Gross proceeds are the amount that a seller receives from the sale of an asset. These proceeds include all costs and expenses. Gross proceeds are often not the taxable amount from the sale. Instead, net proceeds are used for that calculation. Net proceeds are the amount after subtracting out fees and expenses. This is the actual amount the seller takes home. Costs and expenses can be a substantial amount of gross proceeds, leading to a smaller amount of net proceeds.
Gross proceeds are used for reporting purposes. For tax reporting, gross proceeds are listed. Calculations are performed to arrive at the net proceeds, which is the taxable amount. Starting with gross proceeds, various expenses and other deductions are removed (they are still reported on tax forms). Subtracting those costs leaves net proceeds. Net proceeds are generally the taxable amount.

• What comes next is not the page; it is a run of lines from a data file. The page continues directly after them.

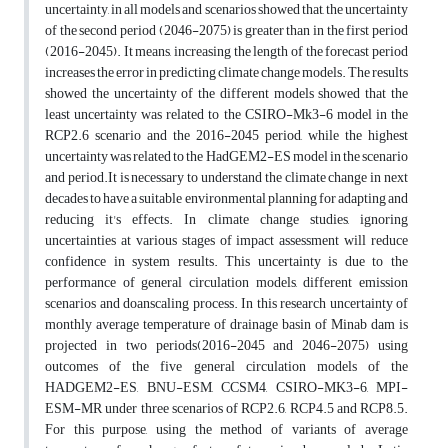
uncertainty, in all models and scenarios showed that, the uncertainty
of the second period (2046-2075) is greater than in the first period
(2016-2045). It means, increasing the length of the forecast period
increases the error in predicting climate change models. The results
showed the uncertainty of the different models showed that the
least uncertainty was related to the CSIRO-Mk3-6 model in the
RCP2.6 scenario and the 2016-2045 period, while the highest
uncertainty was related to the HadGEM2-ES model in the scenario
and period.It is necessary to understand the climate change in next
decades to have a suitable environmental planning for adapting and
reducing it's effects. In climate change studies, ignoring
uncertainties at various stages of impact assessment will reduce
confidence in system results. This uncertainty is due to the
performance of general circulation models, different emission
scenarios and doanscaling process. In this research uncertainty of
monthly average temperature of drainage basin of Minab dam is
projected in two periods(2016-2045 and 2046-2075) using
outcomes of the five general circulation models of the
HADGEM2-ES, BNU-ESM, CCSM4, CSIRO-MK3-6, MPI-
ESM-MR under three scenarios of RCP2.6, RCP4.5 and RCP8.5.
For this purpose, using the method of variants of average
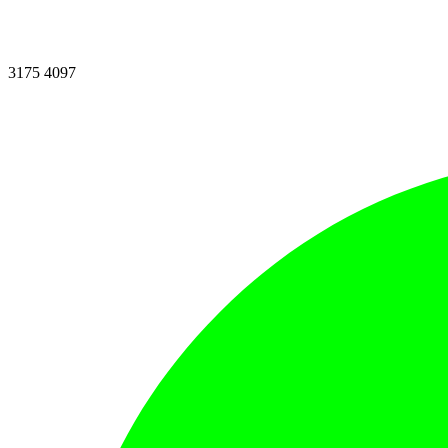
3175 4097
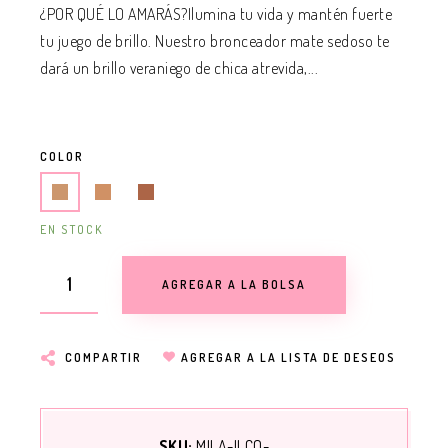
¿POR QUÉ LO AMARÁS?Ilumina tu vida y mantén fuerte
tu juego de brillo. Nuestro bronceador mate sedoso te
dará un brillo veraniego de chica atrevida,...
COLOR
EN STOCK
AGREGAR A LA BOLSA
COMPARTIR
AGREGAR A LA LISTA DE DESEOS
SKU:
MILA-ILCO-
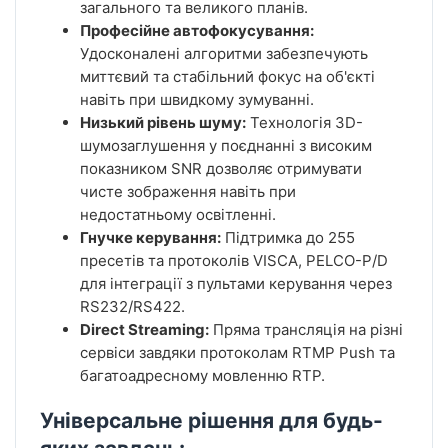
загального та великого планів.
Професійне автофокусування:
Удосконалені алгоритми забезпечують
миттєвий та стабільний фокус на об'єкті
навіть при швидкому зумуванні.
Низький рівень шуму:
Технологія 3D-
шумозаглушення у поєднанні з високим
показником SNR дозволяє отримувати
чисте зображення навіть при
недостатньому освітленні.
Гнучке керування:
Підтримка до 255
пресетів та протоколів VISCA, PELCO-P/D
для інтеграції з пультами керування через
RS232/RS422.
Direct Streaming:
Пряма трансляція
на різні
сервіси завдяки протоколам RTMP Push та
багатоадресному мовленню RTP.
Універсальне рішення для будь-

For real estate tax reporting, Form 1099-S is used to report gross proceeds on the sale or exchange of real estate property. This form is titled ‘Proceeds From Real Estate Transactions.

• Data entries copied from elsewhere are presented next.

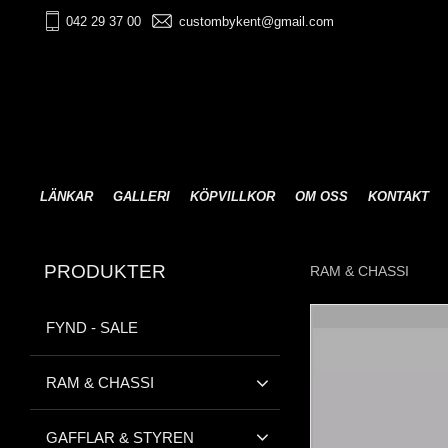
042 29 37 00
custombykent@gmail.com
LÄNKAR
GALLERI
KÖPVILLKOR
OM OSS
KONTAKT
PRODUKTER
RAM & CHASSI
FYND - SALE
RAM & CHASSI
GAFFLAR & STYREN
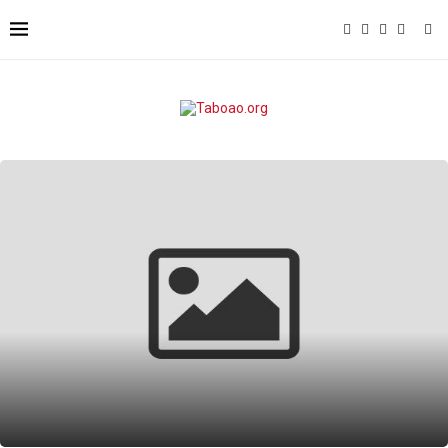
Biblioteca Municipal de Taboão da Serra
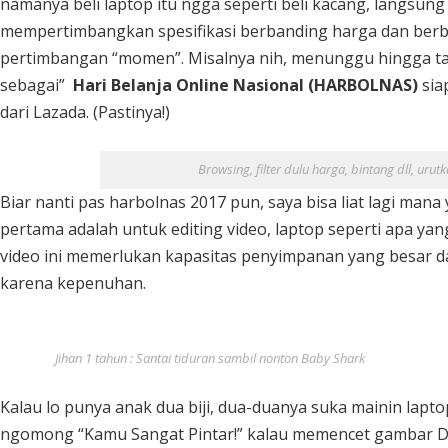
namanya beli laptop itu ngga seperti beli kacang, langsun
mempertimbangkan spesifikasi berbanding harga dan berba
pertimbangan “momen”. Misalnya nih, menunggu hingga tan
sebagai”
Hari Belanja Online Nasional (HARBOLNAS)
sia
dari Lazada. (Pastinya!)
Browsing, filter dulu harga, bintang dll, ur
Biar nanti pas harbolnas 2017 pun, saya bisa liat lagi mana
pertama adalah untuk editing video, laptop seperti apa ya
video ini memerlukan kapasitas penyimpanan yang besar da
karena kepenuhan.
Jihan 1 tahun : Santai tiduran sambil nonton Baby Shark
Kalau lo punya anak dua biji, dua-duanya suka mainin lapt
ngomong “Kamu Sangat Pintar!” kalau memencet gambar D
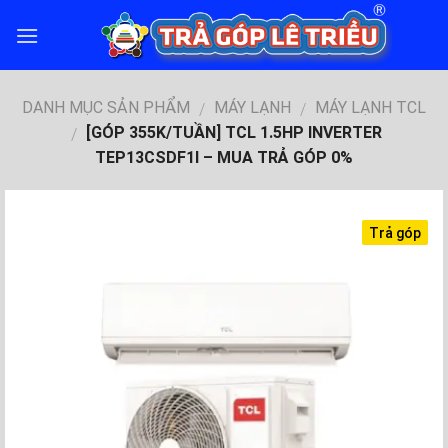
Skip
to
content
DANH MỤC SẢN PHẨM
MÁY LẠNH
MÁY LẠNH TCL
/
/
[GÓP 355K/TUẦN] TCL 1.5HP INVERTER
/
TEP13CSDF1I – MUA TRẢ GÓP 0%
Trả góp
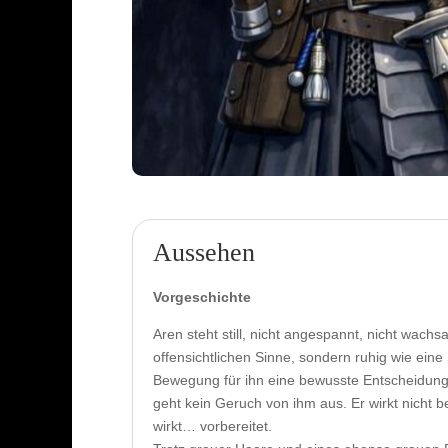
Aussehen
Vorgeschichte
Aren steht still, nicht angespannt, nicht wach
offensichtlichen Sinne, sondern ruhig wie eine
Bewegung für ihn eine bewusste Entscheidung 
geht kein Geruch von ihm aus. Er wirkt nicht b
wirkt… vorbereitet.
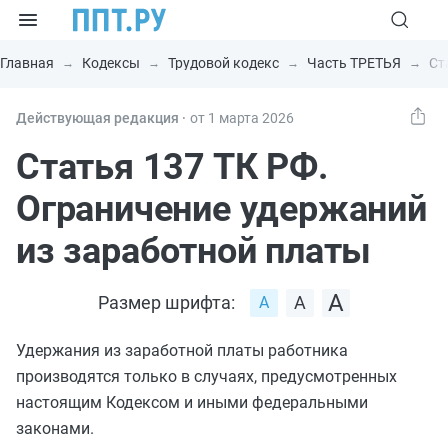
Главная
Кодексы
Трудовой кодекс
Часть ТРЕТЬЯ
Ст
Действующая редакция ⸱
от 1 марта 2026
Статья 137 ТК РФ.
Ограничение удержаний
из заработной платы
Размер шрифта:
Удержания из заработной платы работника
производятся только в случаях, предусмотренных
настоящим Кодексом и иными федеральными
законами.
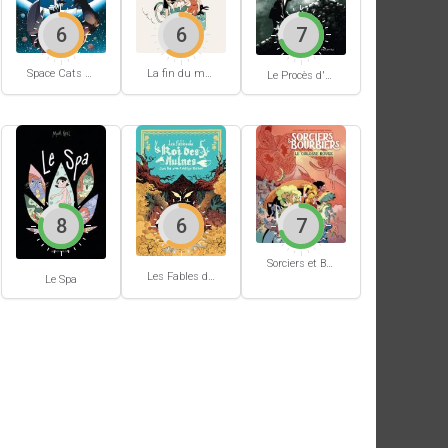
6
6
7
Space Cats #1
La fin du monde (Stanislas)
Le Procès d'un immortel
8
6
7
Sorciers et Bourbiers #1
Les Fables du Roi des Aulnes
Le Spa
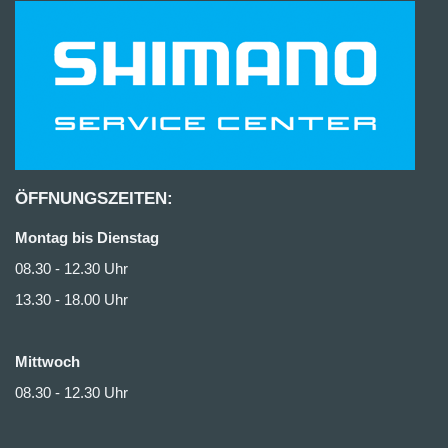
ÖFFNUNGSZEITEN:
Montag bis Dienstag
08.30 - 12.30 Uhr
13.30 - 18.00 Uhr
Mittwoch
08.30 - 12.30 Uhr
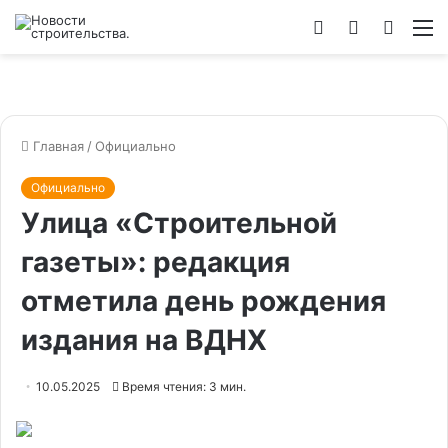
Войти
Switch
Искат
М
skin
Главная
/
Официально
Официально
Улица «Строительной
газеты»: редакция
отметила день рождения
издания на ВДНХ
10.05.2025
Время чтения: 3 мин.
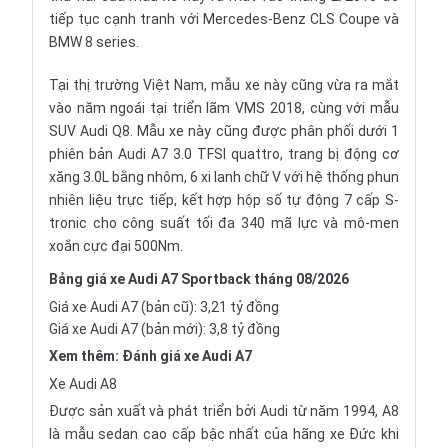
tiếp tục cạnh tranh với
Mercedes-Benz CLS
Coupe và
BMW 8 series
.
Tại thị trường Việt Nam, mẫu xe này cũng vừa ra mắt
vào năm ngoái tại triển lãm
VMS 2018
, cùng với mẫu
SUV Audi Q8
. Mẫu xe này cũng được phân phối dưới 1
phiên bản Audi A7 3.0 TFSI quattro, trang bị động cơ
xăng 3.0L bằng nhôm, 6 xi lanh chữ V với hệ thống phun
nhiên liệu trực tiếp, kết hợp hộp số tự động 7 cấp S-
tronic cho công suất tối đa 340 mã lực và mô-men
xoắn cực đại 500Nm.
Bảng giá xe Audi A7 Sportback tháng 08/2026
Giá xe Audi A7 (bản cũ): 3,21 tỷ đồng
Giá xe Audi A7 (bản mới): 3,8 tỷ đồng
Xem thêm:
Đánh giá xe Audi A7
Xe Audi A8
Được sản xuất và phát triển bởi Audi từ năm 1994, A8
là mẫu sedan cao cấp bậc nhất của hãng xe Đức khi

When selling a home, the seller receives gross proceeds. Expenses (i.e., closing cost) that are taken out include:
- Realtor commissions (5% - 6% of property’s value)
- Title insurance
- Prorated property taxes
- Excise tax
- Mortgage payoff
- Potentially a contractor lien
- Any HOA dues that need to be paid
- Potentially special assessment
- Furniture staging
Some sellers may look at only the net proceeds when deciding what to sell a property for. However, the property still needs to be priced based on nearby, similar properties. Going with net proceeds can generate a price that is higher than surrounding properties. Therefore, the seller should focus on gross proceeds (the price before cost) as the listing price.